TRIVIA WINNER: Claude Osteen and Frank Howard combined for five seasons to each earn $100,000. The Prize: 15 points toward the person's total.
NEW TRIVIA CONTEST: You will still be required to enter the drawing as usual. However, through the end of 2024 you will get points depending on the complexity of the questions. Enter each week and correct answers will get those points-one guess per person per week. The reader with the most points after the years final column will get a $50 Starbucks Gift Card. Ties will be placed into a drawing. Questions will be worth anywhere from 10-25 points depending on degree of difficulty. Questions will be more difficult as the year goes on, so you are never really out of the mix. Tell your friends and sports fans who like trivia. We will keep track of your points. - YOU MUST ENTER VIA THE EMAIL AT THE END OF THIS COLUMN.

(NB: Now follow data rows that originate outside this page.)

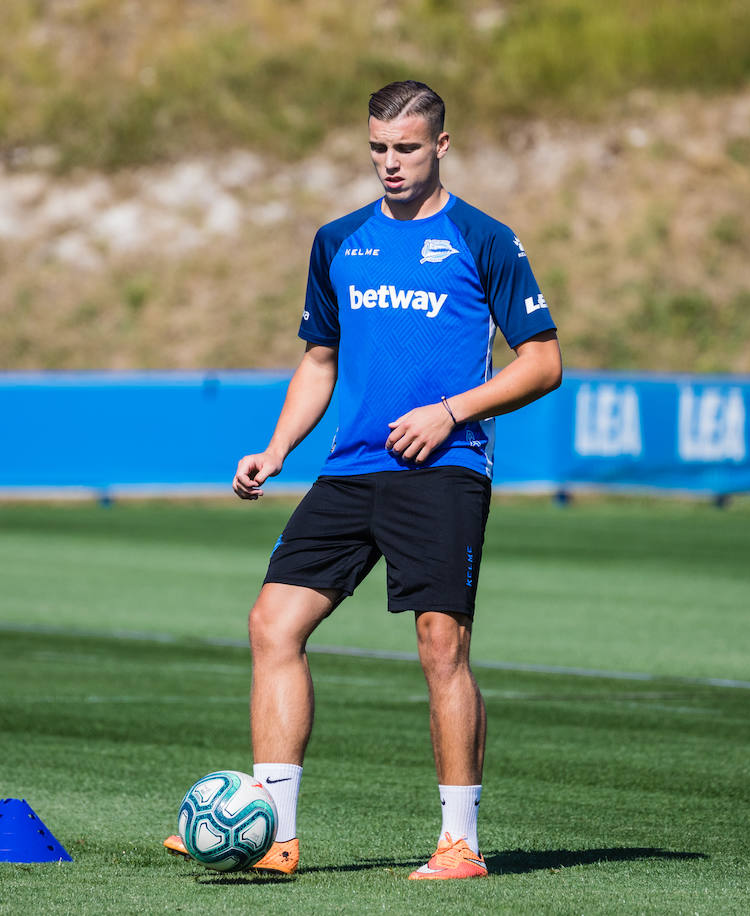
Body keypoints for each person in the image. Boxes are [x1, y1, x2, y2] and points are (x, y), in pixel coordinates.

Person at [164, 79, 562, 878]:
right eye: (378, 147)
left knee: (440, 645)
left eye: (406, 148)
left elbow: (543, 362)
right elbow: (319, 361)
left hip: (445, 466)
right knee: (271, 624)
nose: (389, 162)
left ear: (441, 147)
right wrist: (276, 450)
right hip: (350, 469)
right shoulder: (339, 240)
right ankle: (275, 831)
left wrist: (450, 413)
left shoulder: (485, 239)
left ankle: (460, 844)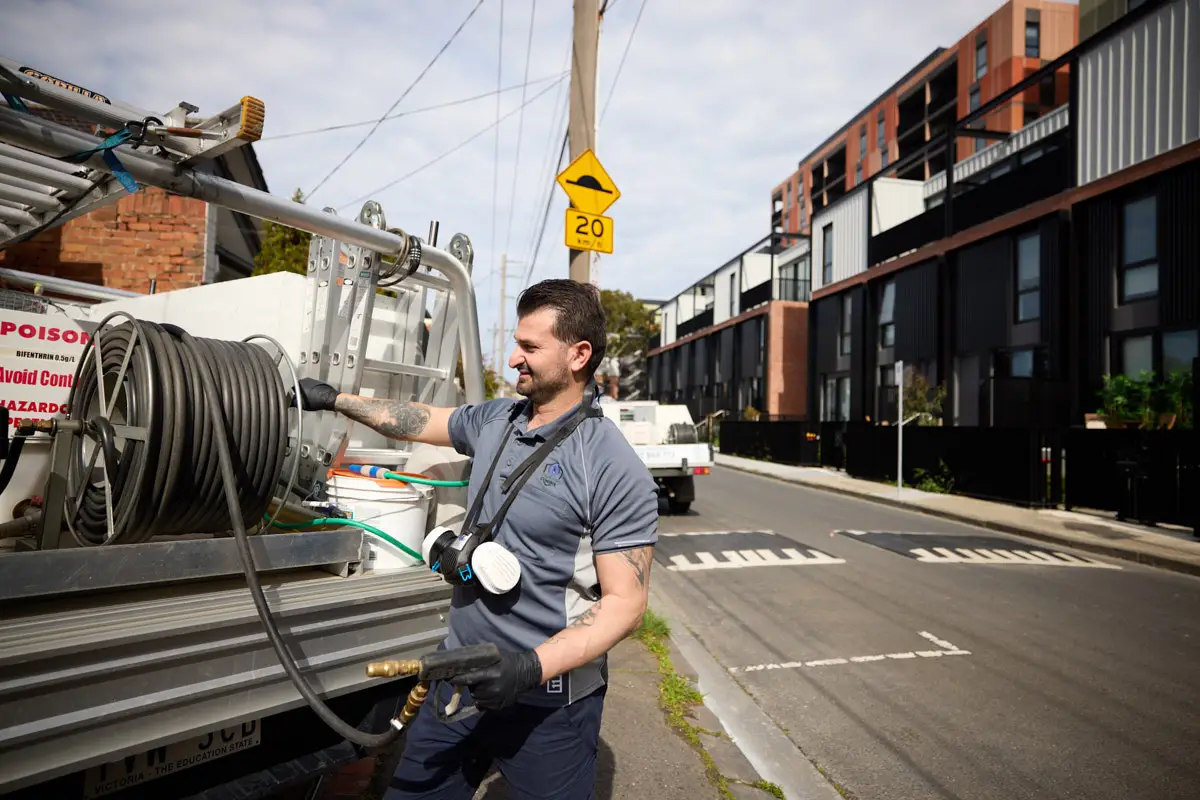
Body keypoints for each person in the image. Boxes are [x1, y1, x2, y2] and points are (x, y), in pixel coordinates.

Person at [294, 278, 660, 799]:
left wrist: (528, 668)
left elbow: (626, 605)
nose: (514, 358)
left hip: (550, 704)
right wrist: (334, 400)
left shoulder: (610, 466)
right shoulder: (497, 420)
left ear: (579, 355)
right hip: (457, 677)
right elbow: (419, 420)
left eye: (530, 347)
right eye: (517, 342)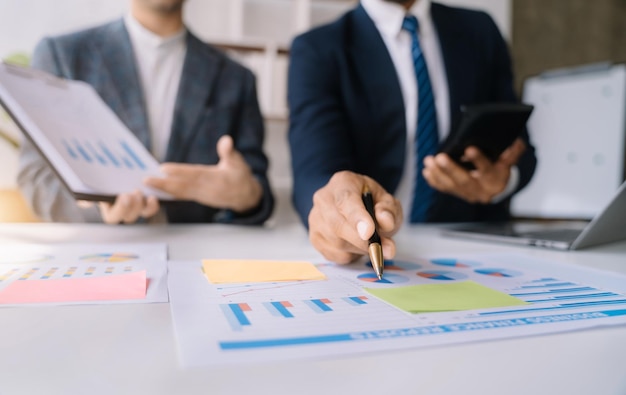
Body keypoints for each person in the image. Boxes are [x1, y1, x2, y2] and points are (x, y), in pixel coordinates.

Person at [287, 0, 537, 264]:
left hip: (473, 251)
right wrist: (334, 208)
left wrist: (501, 182)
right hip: (376, 248)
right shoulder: (317, 48)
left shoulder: (480, 31)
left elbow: (520, 148)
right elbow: (315, 170)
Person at [18, 0, 273, 225]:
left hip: (198, 257)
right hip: (98, 255)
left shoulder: (236, 79)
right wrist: (99, 205)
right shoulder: (63, 56)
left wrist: (248, 196)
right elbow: (36, 178)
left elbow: (258, 190)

NEW TRIVIA QUESTION: Name the last five Brooklyn Dodger players to finish their careers in Los Angeles, and which Brooklyn Dodger player was active in the Dodgers clubhouse the longest? Answer is worth 50 POINTS.
The 1960 Opening Day Game for the Los Angeles Dodgers saw seven players who actually played with the club in Brooklyn. They were a couple years removed from the New York Burroughs but there were still seven of the 12 players who appeared in that game, still active for the 1960 opener. The stars were Don Drysdale, Jim Gilliam, Duke Snider and Gil Hodges, while Charlie Neal, Don Demeter and Johnny Roseboro all made small contributions in Brooklyn.
The Dodgers were fresh off a World Series in 1959 and were looking to extend their winning ways in Hollywood. Game One of the 1960 season was a start. Tied 2-2 going into the 11th Drysdale was still pitching against the Chicago Cubs. (Talk about stretching out). Former Brooklyn team mate Don Zimmer homered for the Cubs earlier in the game.
It was a familiar trademark game for the Dodgers who were known during the early to mid-1960's to play tight games. The bottom of the 11th saw the good hitting Drysdale's pitching come to an end when manager Walter Alston chose Chuck Essegian to pinch-hit against Don Elston. He promptly homered to win it at the Los Angeles Coliseum.
Over the years those Brooklynites would eventually be replaced. Hodges and Snider would end up as original Mets, and Demeter would move on as well. Roseboro, would be a mainstay as would Gilliam who both played on future World Series teams for Los Angeles.